Thanks. It is painful, not only because of this friend, but because who knows when the exact same reaction could come from someone else I love. At least this friend was honest with me. I'm not sure the others who disagree with Tarot were as forthcoming with their opinions, or maybe they care more about me than their opinions of Tarot. I'd like to believe the latter is true, yet I'm hesitant to branch out any further because of this one experience. While I'm in a big city where readers abound, I'm still in the Bible Belt- it's like walking on eggshells until you know where people stand.

What DO we do with them, indeed. I'd say, we don't bring it up if we suspect it will upset them, beyond that I suppose they are the ones deciding what they will do with us.
 

cardlady22

214red said:
-How do we want to see tarot evolve in society

I'm very conflicted about this question, along with the idea of incorporating tarot into schools. It SO depends on the slant of the teacher and the writer of any curricula. This is true of any subject! Some people would say that the wide variety of tarot and oracle products being sold today are meeting a need that we, as a society, are discovering we overlooked. Others would view it as proselytizing of much the same caliber so resented by many of us.

I think that no matter what tool we find to use/comfort us, we as human beings get carried away. We are so full of how it has changed things for us and we want to give that to everyone we meet!

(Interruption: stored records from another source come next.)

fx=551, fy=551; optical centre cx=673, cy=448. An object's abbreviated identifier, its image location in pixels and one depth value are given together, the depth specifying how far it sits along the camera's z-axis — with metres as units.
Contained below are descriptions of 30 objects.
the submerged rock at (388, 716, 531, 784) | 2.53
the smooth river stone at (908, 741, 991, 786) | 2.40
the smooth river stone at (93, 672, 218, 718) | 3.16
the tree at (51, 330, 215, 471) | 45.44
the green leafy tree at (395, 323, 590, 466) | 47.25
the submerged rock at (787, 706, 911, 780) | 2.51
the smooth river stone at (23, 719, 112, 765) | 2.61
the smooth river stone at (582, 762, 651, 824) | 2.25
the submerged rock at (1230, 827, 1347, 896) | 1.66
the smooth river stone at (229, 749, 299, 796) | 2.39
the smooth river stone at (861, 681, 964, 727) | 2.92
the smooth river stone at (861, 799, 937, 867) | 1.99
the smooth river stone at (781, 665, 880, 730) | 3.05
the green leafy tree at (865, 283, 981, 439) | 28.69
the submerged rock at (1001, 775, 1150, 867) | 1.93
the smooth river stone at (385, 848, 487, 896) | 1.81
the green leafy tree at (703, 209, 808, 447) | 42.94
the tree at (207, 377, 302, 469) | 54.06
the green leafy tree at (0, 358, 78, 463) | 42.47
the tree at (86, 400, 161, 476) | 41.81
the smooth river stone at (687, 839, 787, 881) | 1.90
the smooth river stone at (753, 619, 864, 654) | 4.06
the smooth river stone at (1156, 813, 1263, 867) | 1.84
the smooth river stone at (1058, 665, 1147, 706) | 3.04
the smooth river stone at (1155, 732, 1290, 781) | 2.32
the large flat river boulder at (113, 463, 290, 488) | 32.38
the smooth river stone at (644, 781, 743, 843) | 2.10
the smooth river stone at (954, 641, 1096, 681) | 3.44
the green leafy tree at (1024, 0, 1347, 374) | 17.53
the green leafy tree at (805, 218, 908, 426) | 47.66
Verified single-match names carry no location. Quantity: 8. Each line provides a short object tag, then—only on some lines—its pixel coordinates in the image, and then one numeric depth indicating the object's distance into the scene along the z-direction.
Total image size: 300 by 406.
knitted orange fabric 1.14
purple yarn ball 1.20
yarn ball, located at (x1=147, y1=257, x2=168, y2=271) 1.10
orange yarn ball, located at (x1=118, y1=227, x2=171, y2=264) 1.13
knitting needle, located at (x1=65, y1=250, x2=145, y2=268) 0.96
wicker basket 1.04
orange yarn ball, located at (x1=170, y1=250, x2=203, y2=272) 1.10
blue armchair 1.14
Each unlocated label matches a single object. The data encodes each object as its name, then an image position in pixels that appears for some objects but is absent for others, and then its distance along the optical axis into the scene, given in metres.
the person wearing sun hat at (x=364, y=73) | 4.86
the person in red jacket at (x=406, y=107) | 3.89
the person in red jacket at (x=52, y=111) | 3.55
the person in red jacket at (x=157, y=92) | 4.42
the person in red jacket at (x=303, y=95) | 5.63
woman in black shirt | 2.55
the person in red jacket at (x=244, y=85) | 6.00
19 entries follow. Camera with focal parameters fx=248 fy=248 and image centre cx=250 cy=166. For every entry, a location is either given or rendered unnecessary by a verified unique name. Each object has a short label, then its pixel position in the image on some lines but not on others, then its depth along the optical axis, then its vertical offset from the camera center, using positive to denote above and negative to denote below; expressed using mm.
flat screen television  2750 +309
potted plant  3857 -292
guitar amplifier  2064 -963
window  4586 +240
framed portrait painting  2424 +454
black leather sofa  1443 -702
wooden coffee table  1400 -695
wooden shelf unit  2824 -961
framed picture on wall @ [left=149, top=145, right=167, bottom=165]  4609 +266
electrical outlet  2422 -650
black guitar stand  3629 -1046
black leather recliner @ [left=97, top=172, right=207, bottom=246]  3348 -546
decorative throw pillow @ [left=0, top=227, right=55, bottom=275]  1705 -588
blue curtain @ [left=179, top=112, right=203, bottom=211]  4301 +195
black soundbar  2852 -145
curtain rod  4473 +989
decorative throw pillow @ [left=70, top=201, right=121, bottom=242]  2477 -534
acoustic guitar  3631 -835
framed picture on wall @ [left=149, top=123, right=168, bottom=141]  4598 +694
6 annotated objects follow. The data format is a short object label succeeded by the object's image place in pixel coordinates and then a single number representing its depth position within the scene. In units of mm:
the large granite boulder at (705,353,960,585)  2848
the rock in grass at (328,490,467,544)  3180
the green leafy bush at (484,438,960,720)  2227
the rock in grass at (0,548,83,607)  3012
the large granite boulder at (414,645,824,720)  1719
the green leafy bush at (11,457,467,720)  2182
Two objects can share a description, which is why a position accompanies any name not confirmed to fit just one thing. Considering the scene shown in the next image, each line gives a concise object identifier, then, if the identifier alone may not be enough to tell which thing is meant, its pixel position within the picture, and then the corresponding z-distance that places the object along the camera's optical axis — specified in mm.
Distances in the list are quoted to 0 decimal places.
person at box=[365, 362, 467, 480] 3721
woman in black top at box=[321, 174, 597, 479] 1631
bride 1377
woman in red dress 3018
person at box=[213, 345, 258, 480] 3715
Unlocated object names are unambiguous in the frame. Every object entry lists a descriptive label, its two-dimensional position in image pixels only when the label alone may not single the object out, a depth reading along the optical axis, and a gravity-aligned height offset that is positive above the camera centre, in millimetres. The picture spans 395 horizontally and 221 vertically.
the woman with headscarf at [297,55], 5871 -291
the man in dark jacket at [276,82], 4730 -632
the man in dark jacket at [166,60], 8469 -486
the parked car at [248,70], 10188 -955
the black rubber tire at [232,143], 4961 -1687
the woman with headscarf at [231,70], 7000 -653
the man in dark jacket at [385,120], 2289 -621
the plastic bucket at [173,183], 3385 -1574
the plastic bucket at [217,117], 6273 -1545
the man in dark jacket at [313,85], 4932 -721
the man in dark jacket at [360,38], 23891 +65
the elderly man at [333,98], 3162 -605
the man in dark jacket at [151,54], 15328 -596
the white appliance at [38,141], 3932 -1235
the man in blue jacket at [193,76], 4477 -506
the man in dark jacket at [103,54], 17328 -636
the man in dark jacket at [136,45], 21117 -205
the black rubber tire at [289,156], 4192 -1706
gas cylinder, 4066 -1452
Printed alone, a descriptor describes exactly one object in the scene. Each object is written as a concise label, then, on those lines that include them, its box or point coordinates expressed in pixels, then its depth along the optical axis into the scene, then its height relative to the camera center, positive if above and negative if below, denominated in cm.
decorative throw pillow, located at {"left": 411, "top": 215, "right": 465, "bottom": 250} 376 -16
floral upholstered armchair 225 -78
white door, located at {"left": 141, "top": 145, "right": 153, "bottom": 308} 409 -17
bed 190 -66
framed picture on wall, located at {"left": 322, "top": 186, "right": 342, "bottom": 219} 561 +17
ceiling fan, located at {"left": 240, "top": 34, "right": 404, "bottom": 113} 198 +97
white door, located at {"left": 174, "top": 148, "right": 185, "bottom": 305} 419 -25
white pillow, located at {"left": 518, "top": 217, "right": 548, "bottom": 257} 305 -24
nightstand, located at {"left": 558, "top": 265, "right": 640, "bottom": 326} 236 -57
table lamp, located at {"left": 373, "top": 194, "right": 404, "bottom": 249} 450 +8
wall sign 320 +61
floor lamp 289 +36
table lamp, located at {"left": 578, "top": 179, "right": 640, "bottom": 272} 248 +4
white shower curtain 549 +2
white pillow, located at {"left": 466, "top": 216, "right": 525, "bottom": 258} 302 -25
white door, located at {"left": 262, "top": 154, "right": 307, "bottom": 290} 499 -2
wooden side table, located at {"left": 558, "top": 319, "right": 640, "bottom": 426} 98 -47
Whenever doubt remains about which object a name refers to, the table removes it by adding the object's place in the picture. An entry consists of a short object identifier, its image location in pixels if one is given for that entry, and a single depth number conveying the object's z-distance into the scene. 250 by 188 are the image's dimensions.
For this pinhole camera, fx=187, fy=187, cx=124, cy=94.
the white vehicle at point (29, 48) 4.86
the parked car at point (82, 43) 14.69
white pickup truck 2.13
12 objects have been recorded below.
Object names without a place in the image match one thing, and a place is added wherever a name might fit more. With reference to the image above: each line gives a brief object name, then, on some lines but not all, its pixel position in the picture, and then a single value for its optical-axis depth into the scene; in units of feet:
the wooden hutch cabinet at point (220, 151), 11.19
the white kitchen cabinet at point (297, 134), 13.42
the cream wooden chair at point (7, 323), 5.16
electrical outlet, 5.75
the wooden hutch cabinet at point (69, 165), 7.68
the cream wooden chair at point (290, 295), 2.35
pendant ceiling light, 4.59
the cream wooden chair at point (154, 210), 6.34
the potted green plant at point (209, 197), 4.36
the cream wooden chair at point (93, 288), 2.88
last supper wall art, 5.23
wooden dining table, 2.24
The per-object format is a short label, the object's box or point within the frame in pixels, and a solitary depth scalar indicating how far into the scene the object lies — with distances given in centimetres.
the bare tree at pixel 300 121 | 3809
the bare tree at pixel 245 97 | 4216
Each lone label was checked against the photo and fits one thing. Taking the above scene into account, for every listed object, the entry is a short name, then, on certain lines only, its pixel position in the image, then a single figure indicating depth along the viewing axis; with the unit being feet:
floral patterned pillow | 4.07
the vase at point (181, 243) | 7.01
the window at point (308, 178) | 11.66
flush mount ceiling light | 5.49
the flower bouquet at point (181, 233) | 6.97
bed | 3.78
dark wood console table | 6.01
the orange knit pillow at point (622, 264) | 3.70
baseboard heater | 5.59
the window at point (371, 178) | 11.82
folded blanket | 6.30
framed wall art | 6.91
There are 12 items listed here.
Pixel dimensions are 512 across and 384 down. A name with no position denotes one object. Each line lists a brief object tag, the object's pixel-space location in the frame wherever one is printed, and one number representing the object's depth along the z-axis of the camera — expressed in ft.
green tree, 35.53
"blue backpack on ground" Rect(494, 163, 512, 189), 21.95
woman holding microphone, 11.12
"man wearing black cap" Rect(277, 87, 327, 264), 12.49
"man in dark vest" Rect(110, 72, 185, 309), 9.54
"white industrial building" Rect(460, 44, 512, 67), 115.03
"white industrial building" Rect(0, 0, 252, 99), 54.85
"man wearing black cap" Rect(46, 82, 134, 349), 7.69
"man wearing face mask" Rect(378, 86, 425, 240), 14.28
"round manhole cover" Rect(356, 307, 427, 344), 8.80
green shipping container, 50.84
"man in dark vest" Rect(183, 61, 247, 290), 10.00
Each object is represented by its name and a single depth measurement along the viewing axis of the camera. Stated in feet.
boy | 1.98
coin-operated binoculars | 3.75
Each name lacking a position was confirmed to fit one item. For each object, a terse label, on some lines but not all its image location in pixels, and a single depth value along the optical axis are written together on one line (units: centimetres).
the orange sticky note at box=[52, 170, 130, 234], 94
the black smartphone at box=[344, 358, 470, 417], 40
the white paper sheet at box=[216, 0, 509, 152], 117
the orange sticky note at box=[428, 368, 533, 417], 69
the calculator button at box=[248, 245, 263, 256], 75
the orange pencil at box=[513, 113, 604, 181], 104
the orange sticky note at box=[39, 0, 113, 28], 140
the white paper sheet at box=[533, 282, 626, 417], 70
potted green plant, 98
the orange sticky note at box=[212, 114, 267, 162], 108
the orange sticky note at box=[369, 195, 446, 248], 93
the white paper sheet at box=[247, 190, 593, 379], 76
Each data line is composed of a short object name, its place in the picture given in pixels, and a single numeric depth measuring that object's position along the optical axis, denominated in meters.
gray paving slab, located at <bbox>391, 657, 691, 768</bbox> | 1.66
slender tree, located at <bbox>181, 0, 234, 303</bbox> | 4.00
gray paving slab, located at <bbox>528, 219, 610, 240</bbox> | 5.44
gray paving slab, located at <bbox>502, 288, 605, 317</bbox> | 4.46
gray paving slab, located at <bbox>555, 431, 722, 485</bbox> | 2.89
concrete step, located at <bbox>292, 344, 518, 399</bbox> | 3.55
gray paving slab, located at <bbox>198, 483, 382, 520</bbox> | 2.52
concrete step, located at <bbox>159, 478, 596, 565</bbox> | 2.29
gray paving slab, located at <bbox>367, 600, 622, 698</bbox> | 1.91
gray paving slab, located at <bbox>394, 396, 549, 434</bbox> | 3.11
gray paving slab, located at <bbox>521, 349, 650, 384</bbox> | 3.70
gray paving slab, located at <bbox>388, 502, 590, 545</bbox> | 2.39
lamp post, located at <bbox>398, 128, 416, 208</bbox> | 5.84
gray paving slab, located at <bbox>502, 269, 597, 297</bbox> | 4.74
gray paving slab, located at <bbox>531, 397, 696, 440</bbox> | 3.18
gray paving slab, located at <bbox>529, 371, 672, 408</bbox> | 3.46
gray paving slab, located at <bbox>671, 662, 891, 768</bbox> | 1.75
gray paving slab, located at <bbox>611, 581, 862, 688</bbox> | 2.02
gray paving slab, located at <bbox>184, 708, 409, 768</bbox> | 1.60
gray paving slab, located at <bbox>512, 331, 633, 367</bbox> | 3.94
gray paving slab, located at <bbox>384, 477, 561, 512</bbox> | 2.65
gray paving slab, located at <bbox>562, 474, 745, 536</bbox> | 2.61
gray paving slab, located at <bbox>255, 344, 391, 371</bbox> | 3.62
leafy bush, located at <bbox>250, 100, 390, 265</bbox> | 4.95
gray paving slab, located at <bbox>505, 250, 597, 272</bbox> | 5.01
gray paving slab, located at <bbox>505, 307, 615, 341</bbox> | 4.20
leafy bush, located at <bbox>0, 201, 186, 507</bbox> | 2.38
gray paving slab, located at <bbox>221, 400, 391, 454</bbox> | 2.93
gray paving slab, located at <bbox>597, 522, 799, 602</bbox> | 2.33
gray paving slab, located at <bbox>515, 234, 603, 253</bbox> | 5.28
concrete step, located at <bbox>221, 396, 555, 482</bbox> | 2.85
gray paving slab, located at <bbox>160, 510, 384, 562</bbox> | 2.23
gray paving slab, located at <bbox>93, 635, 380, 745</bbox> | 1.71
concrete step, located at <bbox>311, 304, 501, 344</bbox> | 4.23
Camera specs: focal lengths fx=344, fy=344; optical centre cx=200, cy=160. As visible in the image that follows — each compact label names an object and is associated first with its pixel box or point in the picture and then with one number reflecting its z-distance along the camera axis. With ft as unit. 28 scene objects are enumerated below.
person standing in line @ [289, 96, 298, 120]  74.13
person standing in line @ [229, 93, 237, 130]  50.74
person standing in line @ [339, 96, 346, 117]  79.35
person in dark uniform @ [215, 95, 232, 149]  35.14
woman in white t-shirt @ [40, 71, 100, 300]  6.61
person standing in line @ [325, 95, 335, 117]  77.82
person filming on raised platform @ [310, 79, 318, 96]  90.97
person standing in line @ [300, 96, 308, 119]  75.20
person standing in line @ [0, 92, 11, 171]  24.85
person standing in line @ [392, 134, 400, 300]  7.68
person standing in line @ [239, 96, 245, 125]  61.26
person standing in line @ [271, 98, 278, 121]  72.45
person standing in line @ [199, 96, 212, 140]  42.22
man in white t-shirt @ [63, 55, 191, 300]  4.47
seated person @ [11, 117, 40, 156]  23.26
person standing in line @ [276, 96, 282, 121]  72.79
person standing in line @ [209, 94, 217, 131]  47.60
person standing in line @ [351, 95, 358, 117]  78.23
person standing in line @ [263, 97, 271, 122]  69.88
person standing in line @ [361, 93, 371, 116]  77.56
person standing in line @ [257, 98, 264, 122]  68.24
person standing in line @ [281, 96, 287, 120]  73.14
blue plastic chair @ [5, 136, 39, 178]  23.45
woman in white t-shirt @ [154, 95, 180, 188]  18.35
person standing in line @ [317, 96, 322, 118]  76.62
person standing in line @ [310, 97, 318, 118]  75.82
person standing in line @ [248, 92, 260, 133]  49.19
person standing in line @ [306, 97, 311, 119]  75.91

Good intentions. I'm reminded of my grandmother who bought a copy of whatever was on her heart & mind for every household in the family. Her delivery made you guarded. You wondered if she was saying that your family had this problem. Eventually, we learned to quietly accept the book/tape series, etc with a hug and then drop the item wherever we thought it should go. Years of emotional pain. Could it have been avoided or made easier? Perhaps. But we were too focused on our own hurt feelings and raging inside that wanted her to acknowledge us and stop. She couldn't and didn't. But she loved us with every fiber of her being.
ETA: Many of us did make a choice to severely limit contact until we came to a new way of interacting without the turmoil.